The company pleaded guilty and was sentenced on October 30 in federal district court in Pensacola, Florida, for creating and providing false records to the U.S. Coast Guard to conceal its illegal discharge of oily bilge waste into the ocean, the US Justice department said.

The court sentenced the company to pay a $1.75m fine, serve a four-year term of probation and commit to developing and implementing an environmental compliance plan that will be in effect during the time the company is on probation.

The charge stems from a Coast Guard investigation of the ship once it arrived in Pensacola on August 25, 2023. The ship is a 7,602 gross ton Panamanian-flagged ocean-going bulk carrier that routinely hauled cement from Tampico, Mexico, to Pensacola.

After boarding the ship to determine compliance with all applicable laws, Coast Guard personnel determined that the vessel’s crew had regularly discharged untreated oily bilge water into sea in a manner that bypassed onboard pollution control equipment and then allegedly falsified the ship’s oil record book, the US justice department said, to conceal these discharges.

As part of normal vessel operations, large ocean-going ships generate oily bilge water that periodically needs to be discharged for the vessel to operate safely. The United States and Panama are both parties to an international treaty known as MARPOL, which regulates and limits the at-sea discharge of oily bilge water.

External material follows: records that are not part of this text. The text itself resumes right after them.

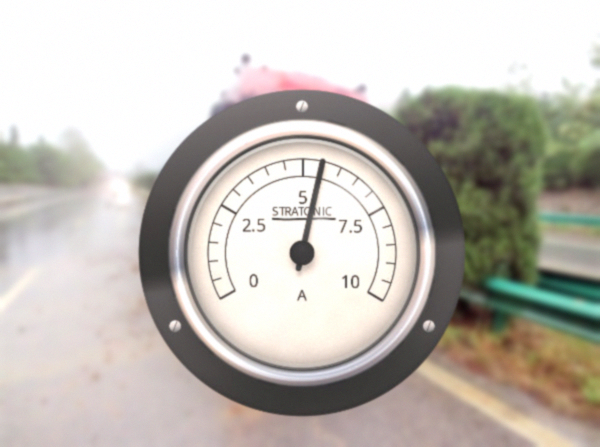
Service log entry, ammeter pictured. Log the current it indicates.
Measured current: 5.5 A
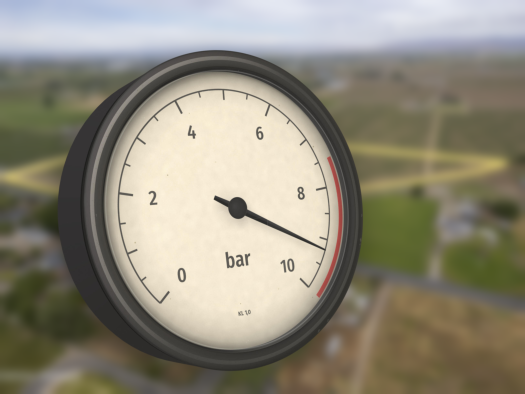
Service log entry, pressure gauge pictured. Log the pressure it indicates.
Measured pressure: 9.25 bar
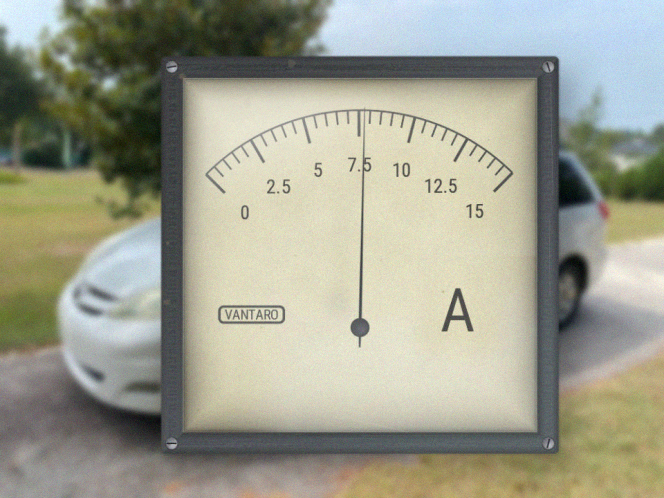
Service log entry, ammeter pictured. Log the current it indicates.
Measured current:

To satisfy these marine pollution requirements, vessels typically discharge oily bilge water after it has been processed through an oily water separator, a piece of onboard pollution control equipment which removes oil from bilge water prior to discharge.

Ships are required to maintain an oil record book that documents all discharges of oily bilge water so authorities can monitor ships for compliance with these international requirements.

Federal law requires that foreign ships arriving at U.S. ports maintain an accurate oil record book.